La Fraap a déposé lundi un préavis de grève illimitée à Te Fare Tauhiti Nui. Sans accord d’ici vendredi, le mouvement débutera le 30 juin, menaçant directement l’organisation du Heiva i Tahiti alors que la billetterie affiche déjà complet.
Alors que la billetterie du Heiva i Tahiti est prise d’assaut depuis des semaines et affiche complet pour la plupart des soirées, une menace plane désormais sur le plus grand événement culturel de Polynésie française. La Fraap (Fédération des représentants autonomes et indépendants de Polynésie) a déposé lundi un préavis de grève illimitée concernant l’ensemble des personnels de Te Fare Tauhiti Nui.

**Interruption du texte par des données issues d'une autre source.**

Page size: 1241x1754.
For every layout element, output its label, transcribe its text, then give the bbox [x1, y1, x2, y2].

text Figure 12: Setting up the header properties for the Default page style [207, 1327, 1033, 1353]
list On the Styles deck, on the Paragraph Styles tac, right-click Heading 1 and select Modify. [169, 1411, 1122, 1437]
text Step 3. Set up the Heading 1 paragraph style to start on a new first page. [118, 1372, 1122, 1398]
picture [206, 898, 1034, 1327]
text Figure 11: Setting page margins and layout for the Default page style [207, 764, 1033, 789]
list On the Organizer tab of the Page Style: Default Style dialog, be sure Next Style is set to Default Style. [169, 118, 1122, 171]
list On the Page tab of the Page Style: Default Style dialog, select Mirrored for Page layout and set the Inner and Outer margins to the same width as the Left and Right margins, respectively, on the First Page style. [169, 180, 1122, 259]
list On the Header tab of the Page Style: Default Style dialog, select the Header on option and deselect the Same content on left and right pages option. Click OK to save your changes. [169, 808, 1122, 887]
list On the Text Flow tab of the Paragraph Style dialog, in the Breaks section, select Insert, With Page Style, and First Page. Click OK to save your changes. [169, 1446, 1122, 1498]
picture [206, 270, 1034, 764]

Cette situation paradoxale révèle toute l’ampleur de la crise : d’un côté, l’engouement du public pour le Heiva i Tahiti témoigne de l’attachement profond des Polynésiens à leur patrimoine culturel ; de l’autre, les conditions de travail des agents qui font vivre ce temple de la culture ma’ohi suscitent un conflit social majeur.
Les revendications portent sur quatre points essentiels : la création de 40 postes sur trois ans, la mise en place d’un système d’astreinte, une prime spécifique pour les conditions de travail atypiques, et une revalorisation salariale comprise entre 1 300 et 1 500 Fcfp. Sans accord d’ici vendredi, la grève débutera le 30 juin à 00h01, soit quelques jours seulement avant l’ouverture de cette édition du Heiva i Tahiti 2025 tant attendue.
Un timing critique pour la culture polynésienne
Cette échéance inquiète particulièrement les groupes de danse et de chant qui préparent leurs prestations depuis des mois. Le Heiva i Tahiti représente l’aboutissement d’une année de travail pour des centaines d’artistes venus de tous les archipels.
« C’est notre patrimoine culturel qui est en jeu. Le Heiva, c’est l’âme de notre peuple qui s’exprime. Nous avons travaillé toute l’année pour ce moment », confie Teiva, membre d’un groupe de ‘ori tahiti de Punaauia.
La mobilisation gouvernementale témoigne de l’urgence de la situation. Vendredi dernier, la ministre du Travail Vannina Crolas et le ministre de la Culture Ronny Teriipaia se sont rendus à la Maison de la culture pour tenter de convaincre les agents de ne pas rejoindre le mouvement.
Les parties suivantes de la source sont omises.